After Having Their Medal Hopes Spiked in Atlanta, U.S. Men, Women Will Try to Right the Ship Down Under

September 10, 2000|MIKE BRESNAHAN


* OVERVIEW--It took a lot of cajoling to get Danielle Scott back in the fold, but who could blame her?

The U.S. women's volleyball team was a mess at the 1996 Olympics, a collection of veterans who didn't come close to matching predictions of a successful run in front of a home crowd.

Bronze medal? Hardly.

Gold? Please.

The U.S. finished seventh, one spot away from matching its worst-ever Olympic showing.

When it was over, it was hardly surprising that Scott, a 6-foot-2 middle blocker and an Olympic rookie in Atlanta, dragged her feet at rejoining the U.S. team.

She embarked instead on a pro career that included stints in Italy and, more recently, Brazil.

She is playing in Sydney only because of a creative offer by U.S. Coach Mick Haley, who was hired in 1997 and knew he needed Scott on the national team.

Continue playing pro ball in Brazil, he said. But play with the U.S. for all major tournaments.

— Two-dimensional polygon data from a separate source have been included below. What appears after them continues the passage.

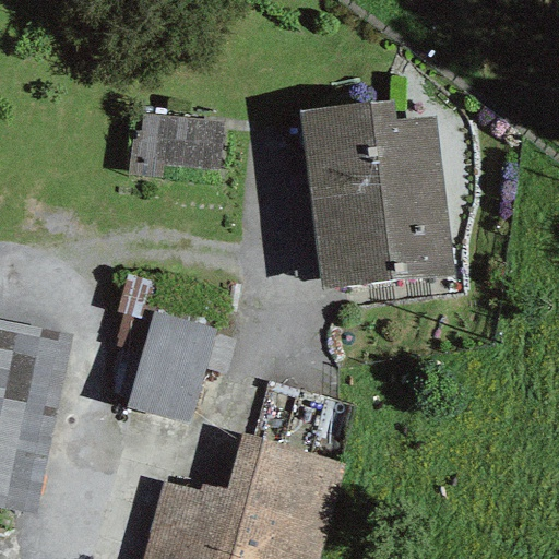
[(298,110),(320,292),(451,276),(432,117),(393,121),(391,99),(298,110)]
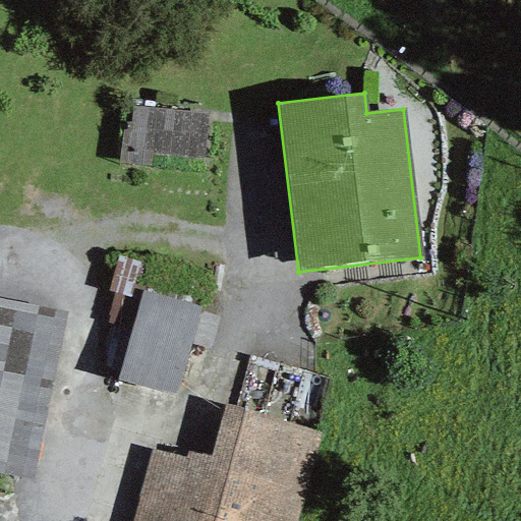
[(206,114),(131,107),(126,162),(149,164),(150,150),(201,155),(206,114)]
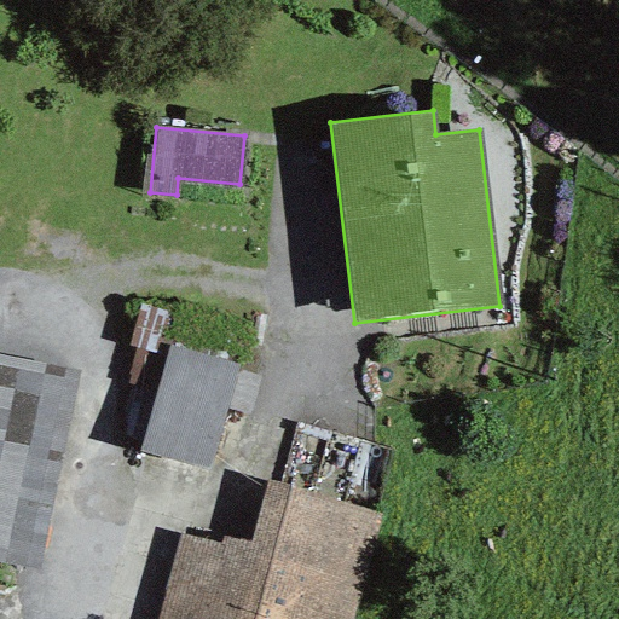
[(156,393),(139,450),(207,469),(246,339),(143,308),(132,346),(138,350),(128,386),(156,393)]
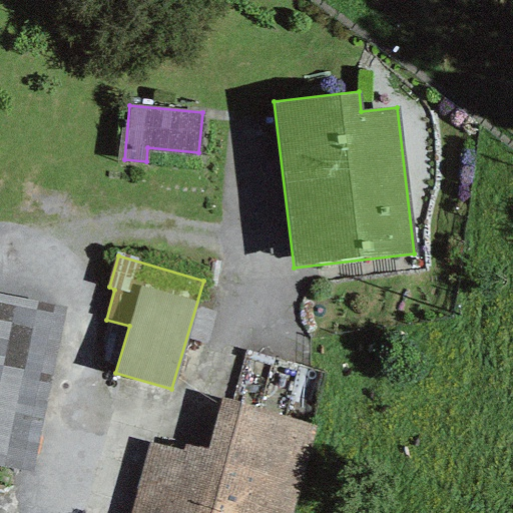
[(0,296),(0,462),(30,469),(61,308),(0,296)]
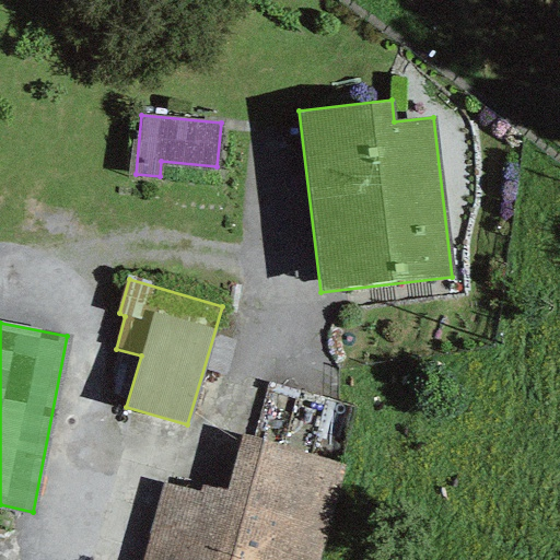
[(164,486),(143,559),(316,559),(342,464),(240,436),(225,492),(201,483),(197,496),(164,486)]
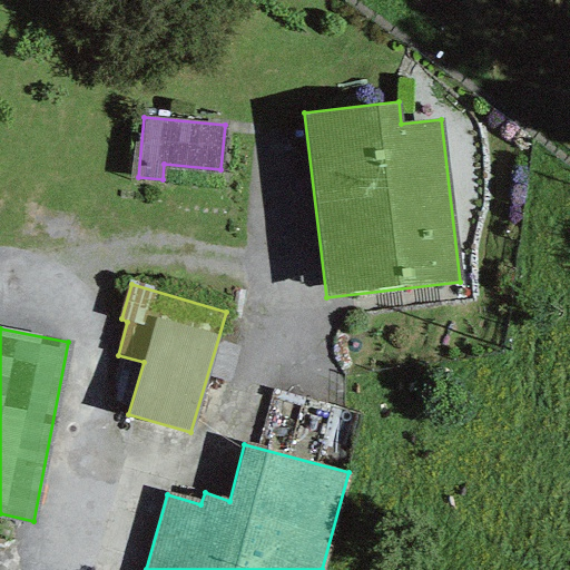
All buildings are outlined.
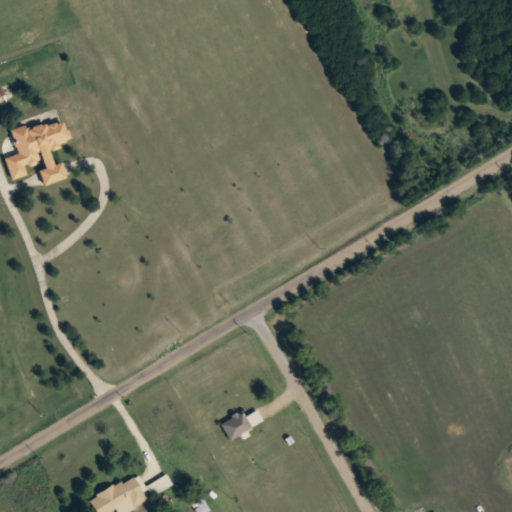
[(42,183),(64,177),(59,161),(52,164),(47,148),(68,142),(61,117),(10,131),(16,154),(4,157),(10,179),(26,175),(23,165),(40,160),(42,169),(38,170),(42,183)]
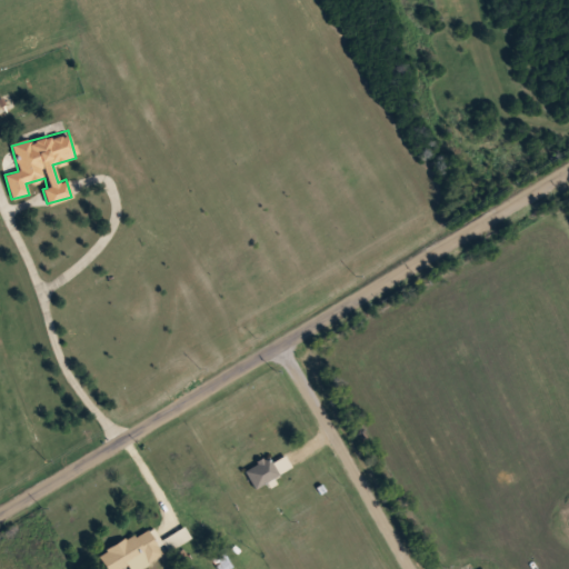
[(169,552),(190,538),(182,526),(161,541),(169,552)]
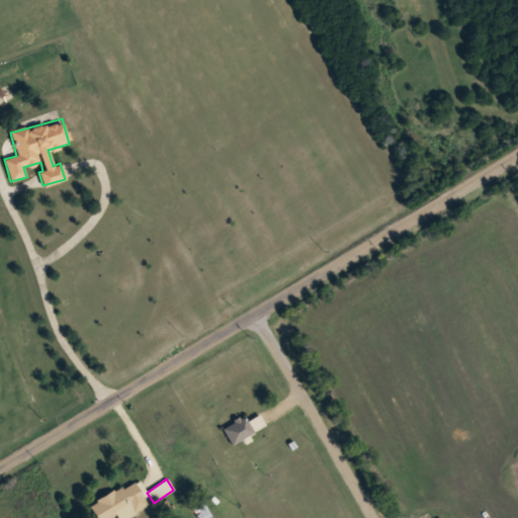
[(123,517),(147,507),(135,482),(88,503),(95,517),(110,517),(116,515),(117,517),(123,517)]
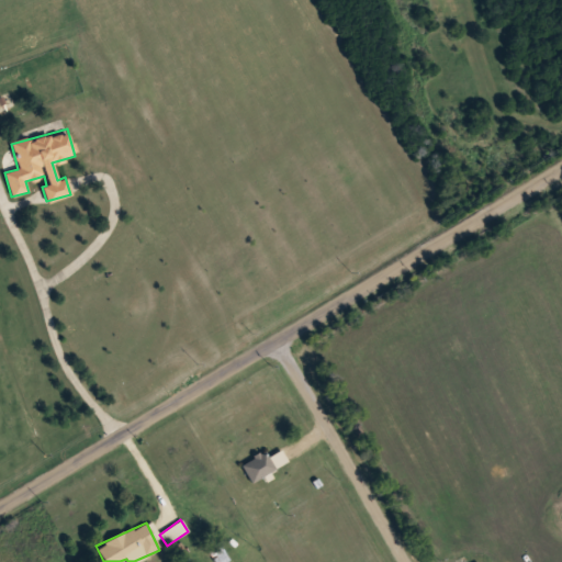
[(204,546),(213,561),(226,561),(228,561),(216,539),(204,546)]
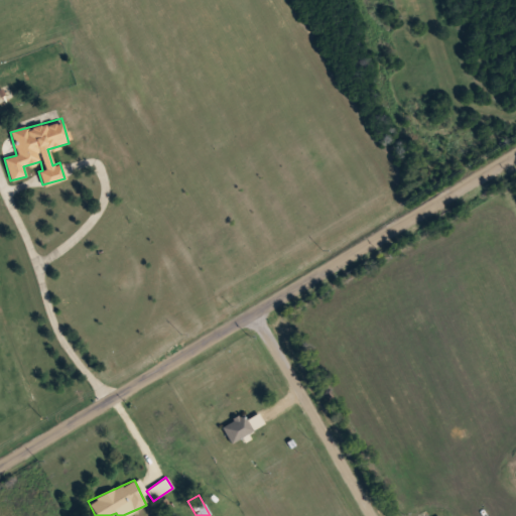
[(158,503),(163,514),(170,511),(165,500),(158,503)]
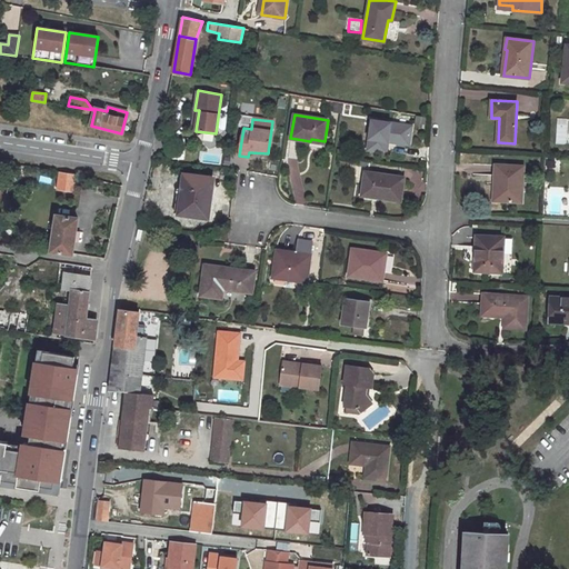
[(372,119),(368,149),(386,152),(388,141),(392,141),(392,142),(410,145),(412,126),(372,119)]
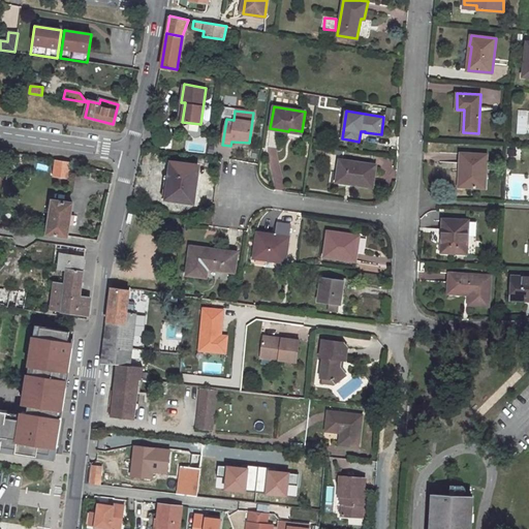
[(11,153),(9,161),(19,163),(21,155),(11,153)]
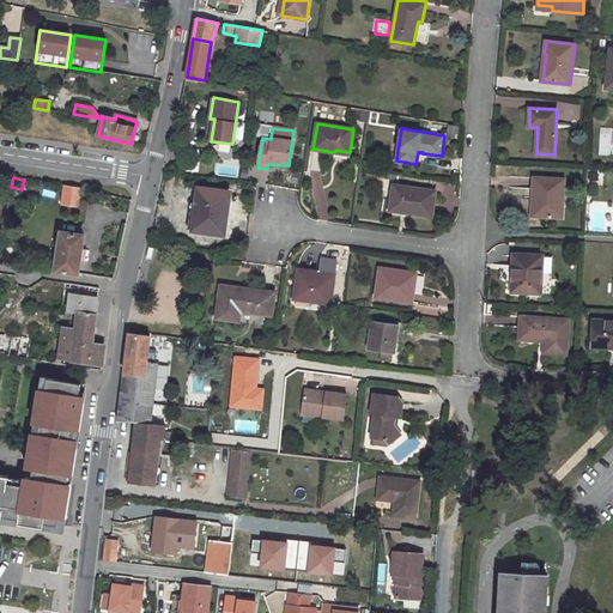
[(539,189),(536,216),(563,217),(564,178),(534,177),(533,189),(539,189)]
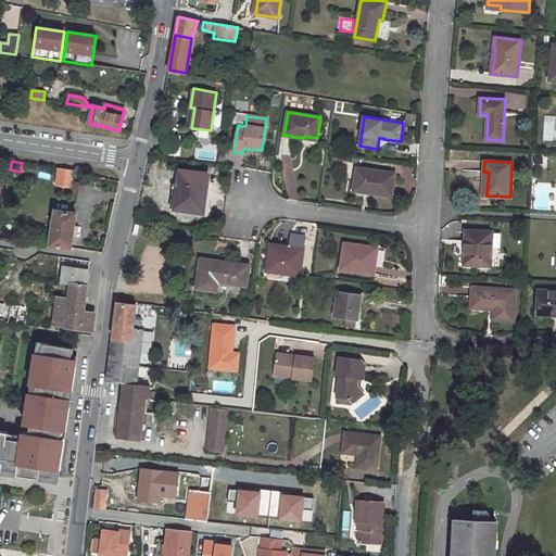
[(59,168),(57,186),(72,188),(74,172),(59,168)]
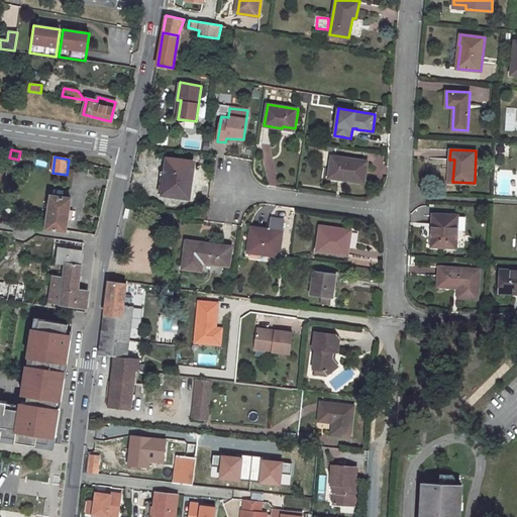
[(332,157),(329,176),(345,178),(345,180),(365,183),(368,161),(332,157)]
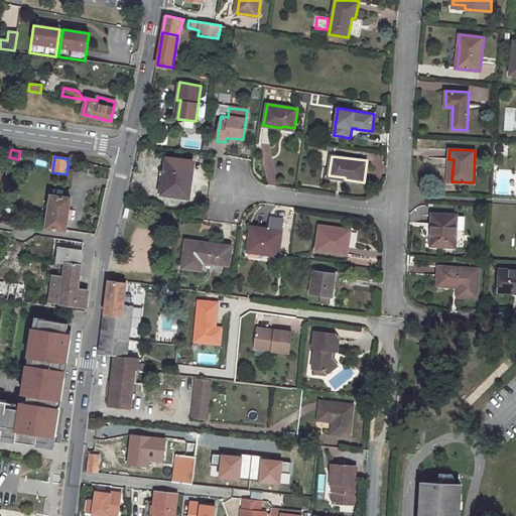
[(166,172),(163,194),(188,197),(194,162),(167,158),(166,172)]
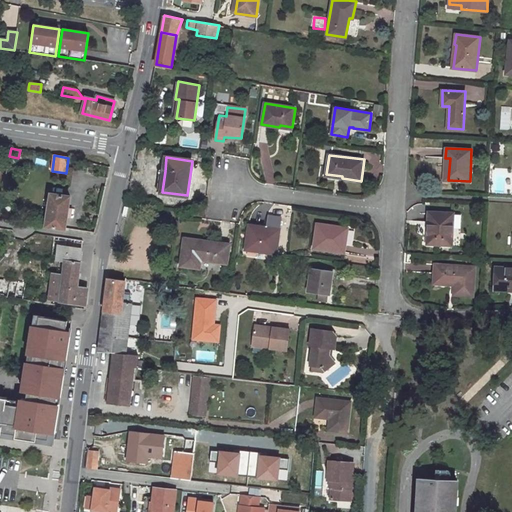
[(51,193),(47,226),(66,228),(71,196),(51,193)]
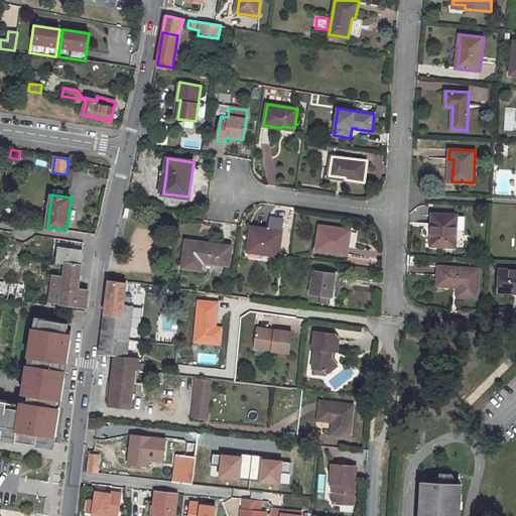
[(432,214),(430,245),(455,246),(456,215),(432,214)]
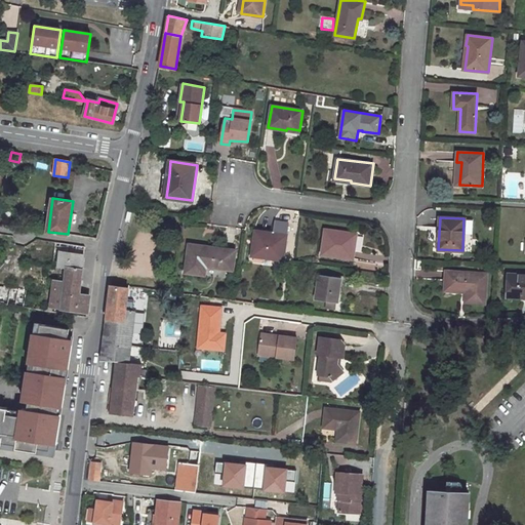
[(326,230),(322,254),(353,259),(357,234),(326,230)]
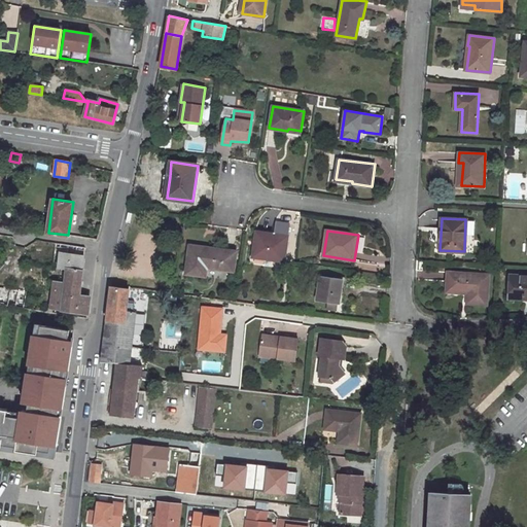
[(256,232),(253,256),(284,260),(287,236),(256,232)]
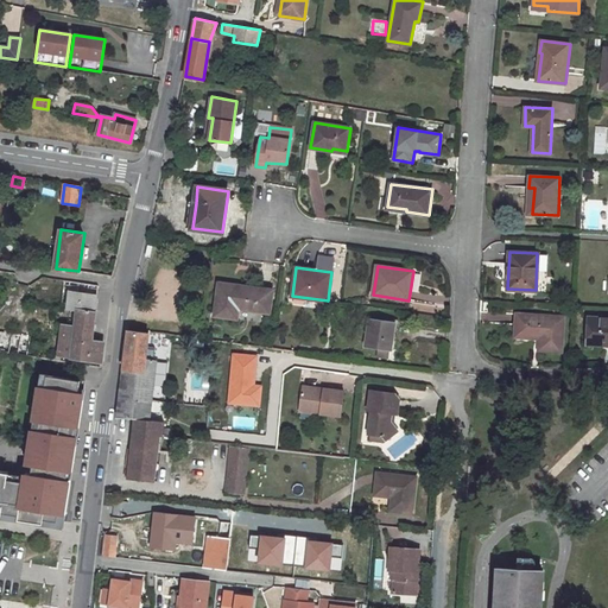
[(220,284),(217,296),(220,296),(219,305),(216,304),(215,315),(230,317),(232,308),(268,312),(271,291),(258,289),(258,291),(245,290),(245,287),(220,284)]
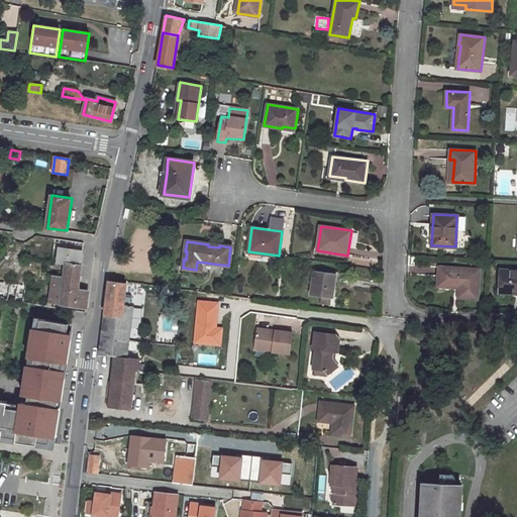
[(0,283),(58,291),(63,255),(2,248),(0,262),(0,283)]
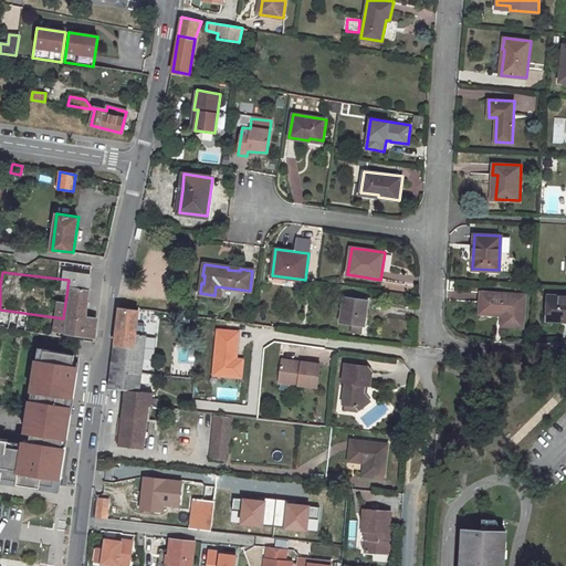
[(481,292),(479,312),(502,314),(502,326),(523,327),(525,295),(481,292)]
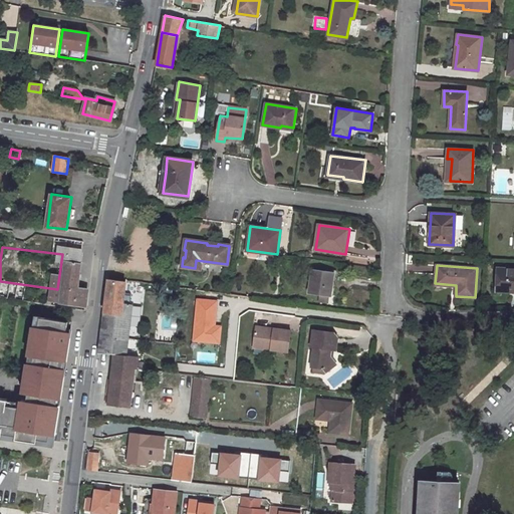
[(513,268),(498,268),(497,290),(513,290),(513,268)]
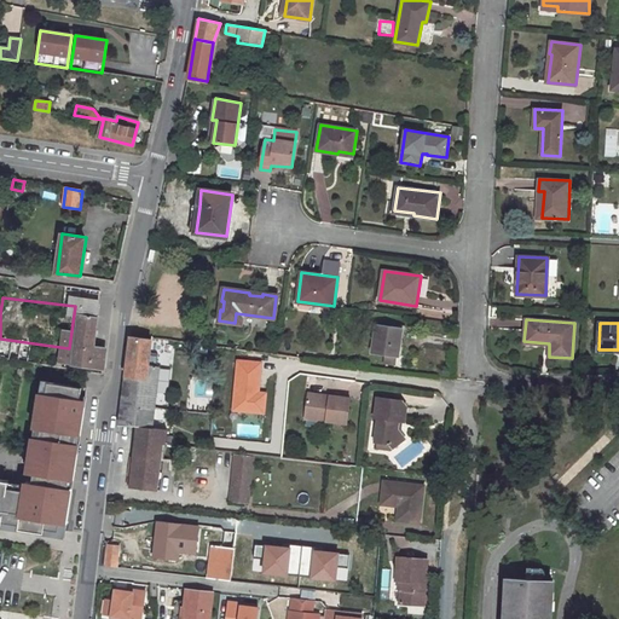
[(404,339),(401,339),(401,328),(376,325),(372,352),(386,354),(395,356),(398,356),(400,347),(404,347),(404,339)]
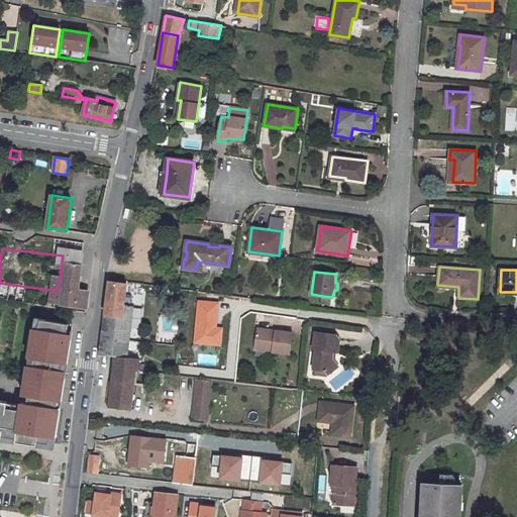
[(110,282),(102,339),(129,341),(133,307),(128,307),(128,299),(125,299),(127,284),(110,282)]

Scott agreed. Haley had himself a deal. And a player.

The U.S. arrives in Sydney as the No. 10-ranked team and, with the exception of Scott and Tara Cross-Battle, is teeming with youth.

The most extreme example is Logan Tom, a 19-year-old outside hitter who left Stanford after her freshman year to join the U.S. team last year. Another young gun is former Stanford star Kerri Walsh, a 22-year-old opposite hitter.

Scott, the second-oldest player at 27, doesn't mind.

"A lot of people have counted out the U.S because we have so many young players," she said. "But it's a positive. There's a lot of desire. They want to prove themselves. It's not like they can say, 'I've been there, done that.' "

* OTHERS TO WATCH--Cuba. The team is as strong, if not stronger, than the 1996 gold-medal squad.

Russia. A remarkable run of never finishing worse than second in the Olympics ended with a fourth place in 1996. Like the U.S., looking for a return to medal status.

* BEST STORY--The rule changes since 1996. To make the sport more TV-friendly, games are played to 25 and are rally-scored (a point on every play). A fifth game, if needed, goes to 15. Also, a serve that touches the net is now live, even if it barely trickles over for an ace.

* SOUTHLAND ATHLETES ON U.S. TEAM--Heather Brown, 21, Yorba Linda; Danielle Scott, 27, Long Beach State; Sarah Noriega, 24, Loyola Marymount; Tara Cross-Battle, 32, Long Beach State; Benishe Dillard, 23, Long Beach State.

* KEY DATES--Sept. 26 and 28, quarterfinals and semifinals, respectively. Sept. 30, bronze- and gold-medal matches.


Fast Fact

* U.S. medal chances take a dive every other Olympics. The U.S. won a silver in 1984 and a bronze in 1992, but posted lackluster finishes in 1988 and 1996.